Recently there have been claims in the news that VLF radiation, (electromagnetic waves with frequencies lower than radio waves), from fluorescent lights can cause cancer by knocking electrons out of your DNA. Could VLF radiation do this?

Yes, if you were exposed to it long enough. Yes, if you were close enough to the light. Yes, if the light were bright enough. No, never.

A double slit apparatus is designed for microwaves with a 1 cm wavelength. If a low intensity source is used, what is the size of the spot the individual microwave photons would make on a scintillator screen?

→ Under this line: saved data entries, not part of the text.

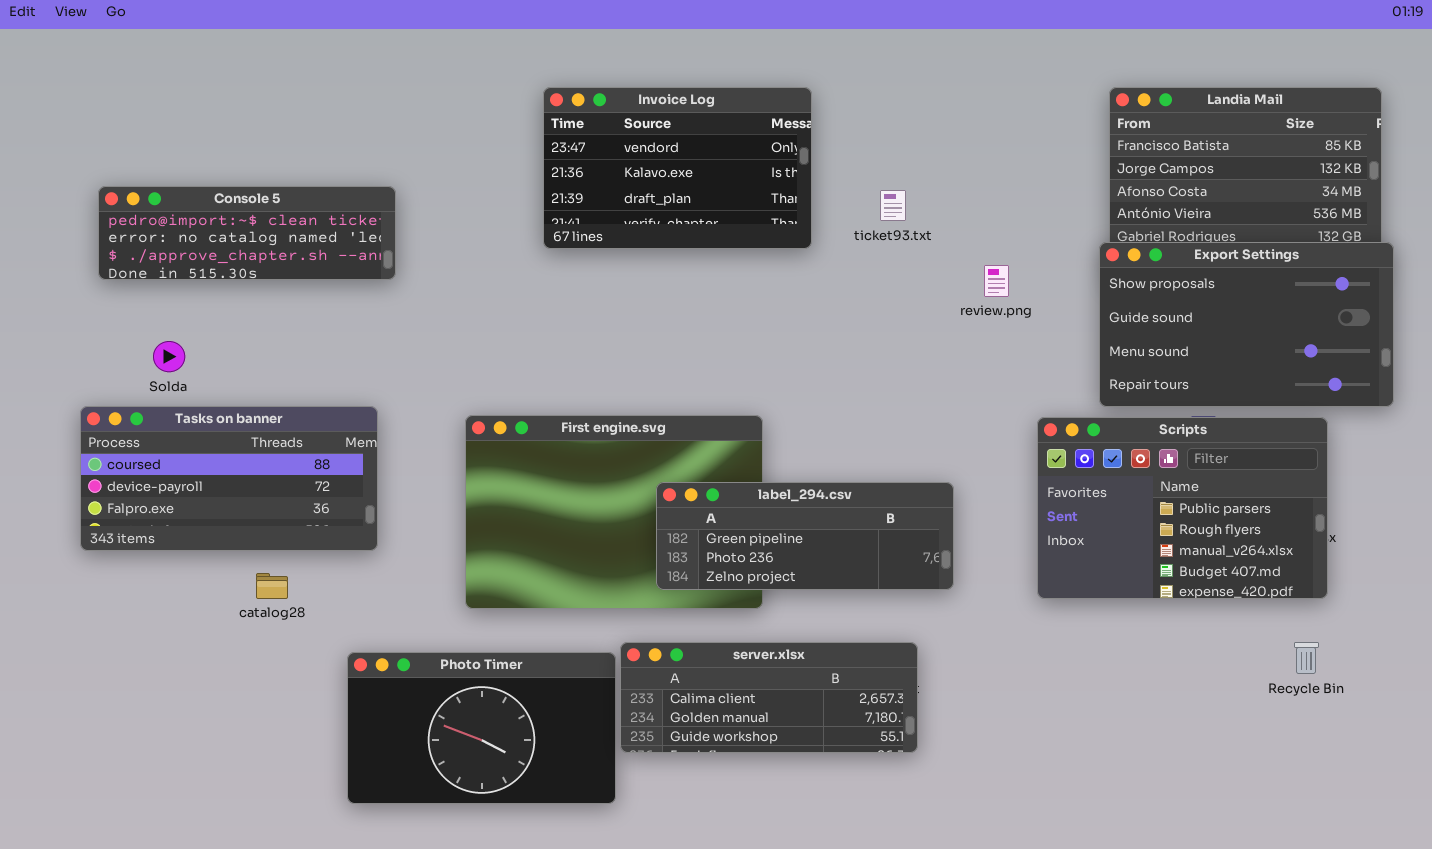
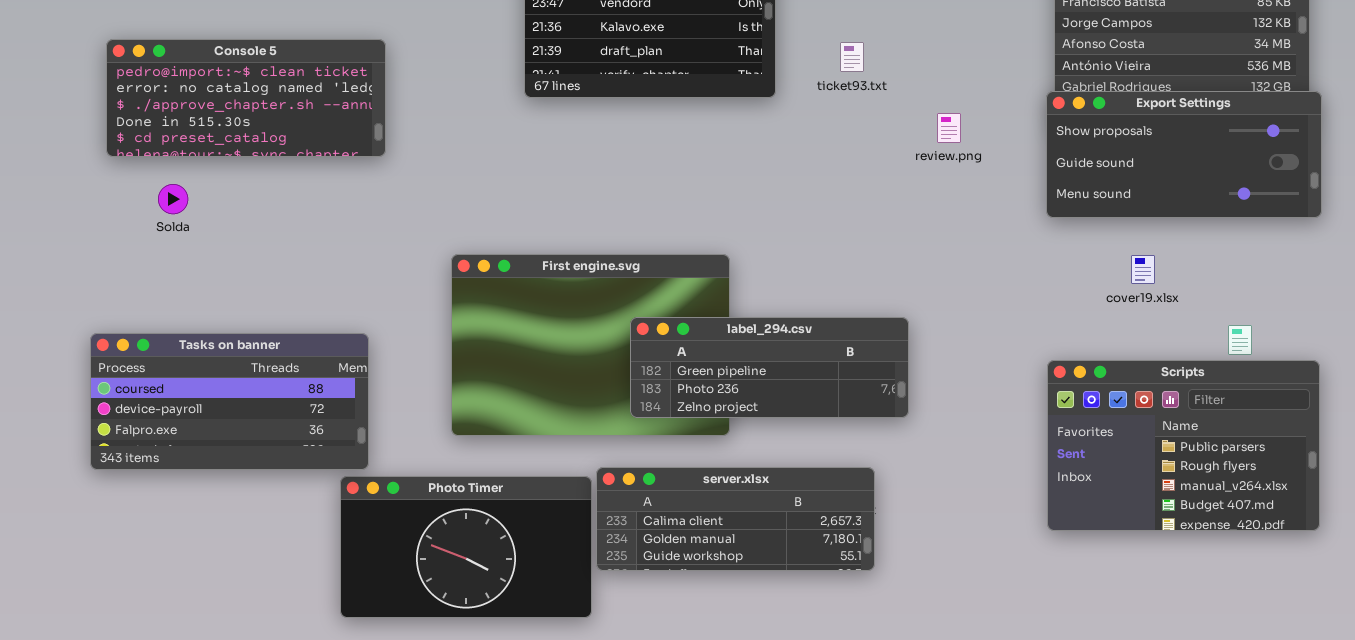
Console 5: [98,186,396,280] -> [106,39,386,157], resized
Export Settings: [1099,242,1394,407] -> [1046,91,1322,218], resized
Tasks on banner: [80,406,378,551] -> [90,333,369,470], moved
Scripts: [1037,417,1328,599] -> [1047,360,1320,531], moved

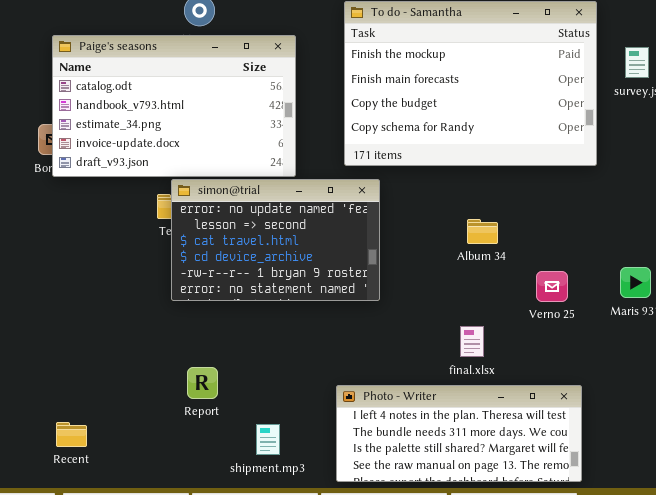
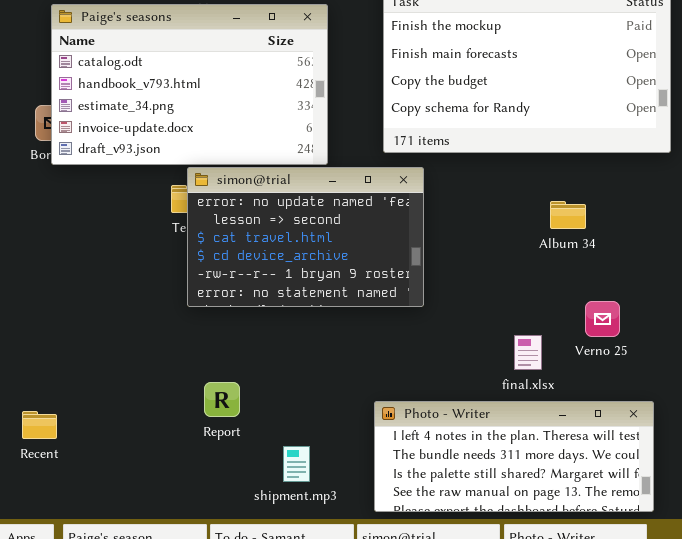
Album 34: [467,219,498,244] -> [550,201,586,229], moved
Verno 25: [536,271,568,302] -> [585,301,620,337], moved
Recent: [56,422,87,447] -> [22,411,57,439], moved

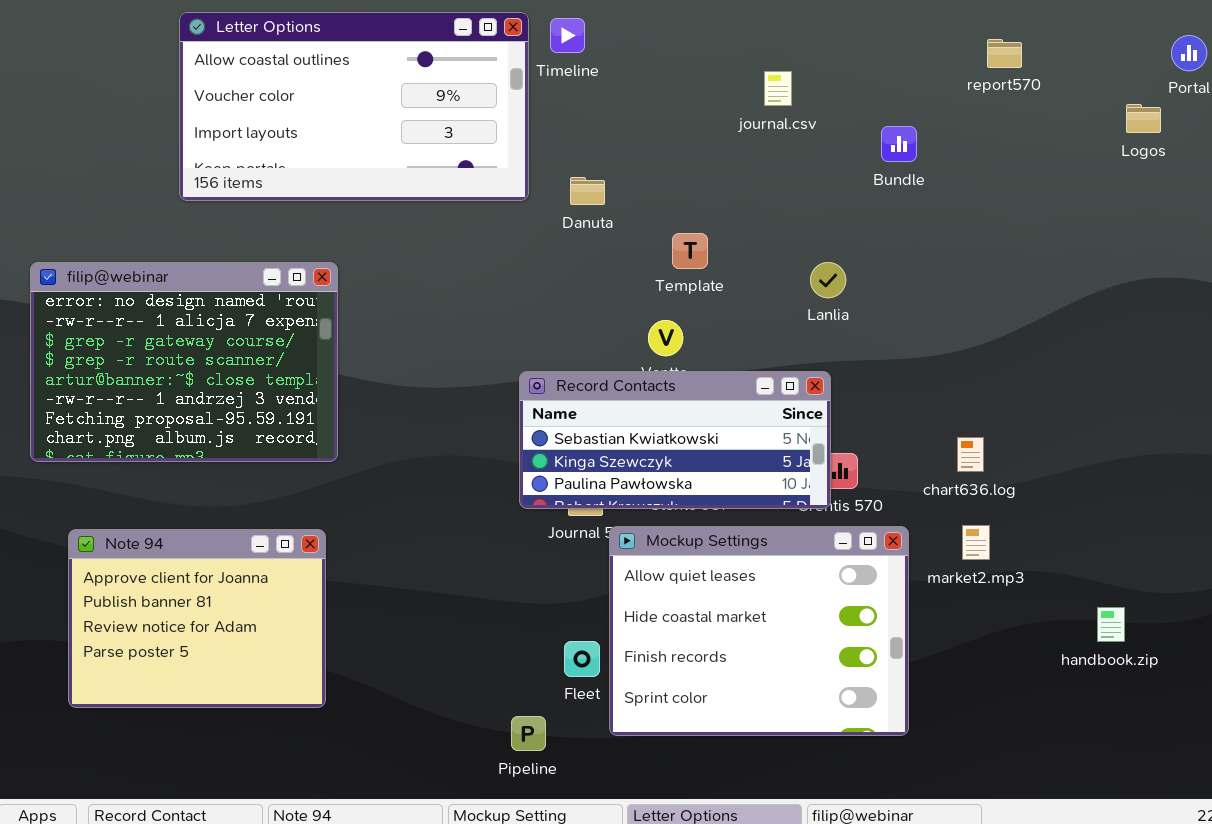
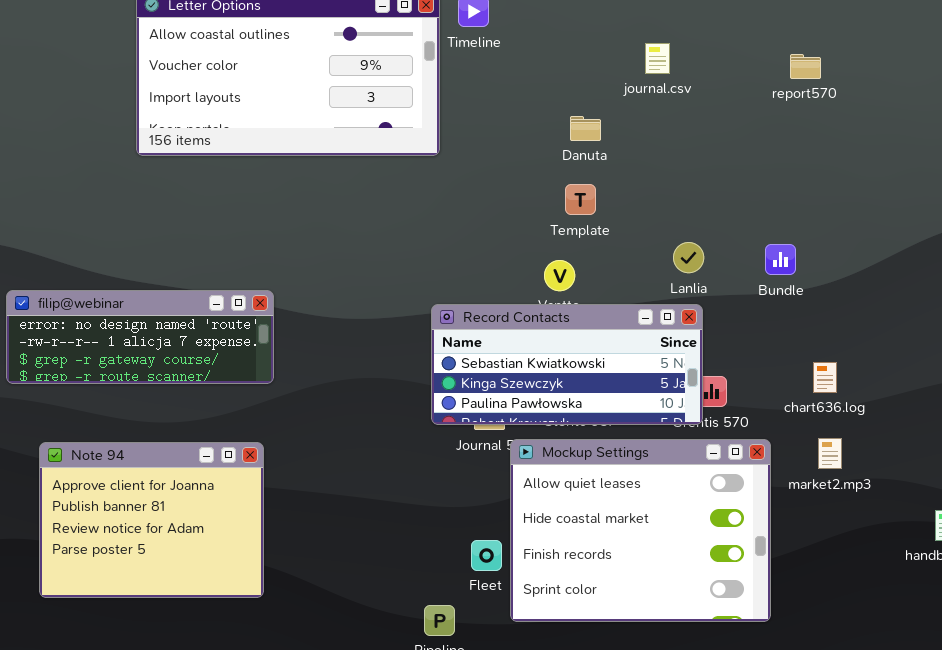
report570: [987,39,1022,68] -> [790,54,821,79], moved
Bundle: [881,126,917,162] -> [765,244,796,275], moved
Danuta: [570,177,605,205] -> [570,116,601,141], moved
filip@webinar: [30,262,338,462] -> [6,290,274,384], resized
Lanlia: [810,262,846,298] -> [673,242,704,273], moved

bigger than the spots made by visible light. about the same size as the spots made by visible light. smaller than the spots made by visible light.

Free Response

How does the double-slit experiment show that light has interference properties?
List the different types of electromagnetic radiation in order from the lowest frequency to the highest frequency.
What four characteristics does light exhibit that shows its wave nature?
Using the principle of non-contradiction, explain and justify what the chapter concludes about the nature of light.
How do scientists think that light travels through space?
Why do scientists use light years as a unit of measurement when speaking of large distances in space?
Light is described as a transverse wave. However, it travels through empty space where there are no molecules to move perpendicularly to the wave. How can we call it a transverse wave?
If a door between a brightly lit room and a dark one is left slightly ajar, there will be a band of light on the floor. If the door is slowly closed, what happens to this band of light? Why?
When very dim light is used to make a photograph, what happens to the image? If very dim light was used in a double slit experiment, what would happen to the image? How does a double slit experiment done with dim light show the dual nature of photons?
How did luminiferous ether filling space allow scientists to continue considering light as a wave?
Why does a diffraction grating cause colors in light to separate? In what order should colors appear?
Upon seeing the sharp image of shadow, Newton concluded that light was not a wave. He did not know the wavelength of light. Why might this knowledge have changed his conclusion?
In a photoelectric effect experiment using visible light, what happens when you change the brightness of the light source? What happens when you change the frequency of the light source? How does the photoelectric effect prove that light behaves as a particle? What would have happened if light were just a wave?
Light transports energy like the mechanical waves described in Chapter 10 but with a profound difference. Contrast the understanding of energy in mechanical waves with the understanding of energy in light.
Scientists speak of light traveling through a field that inhabits empty space. Would you call this an hypothesis, theory, law, or model? Why?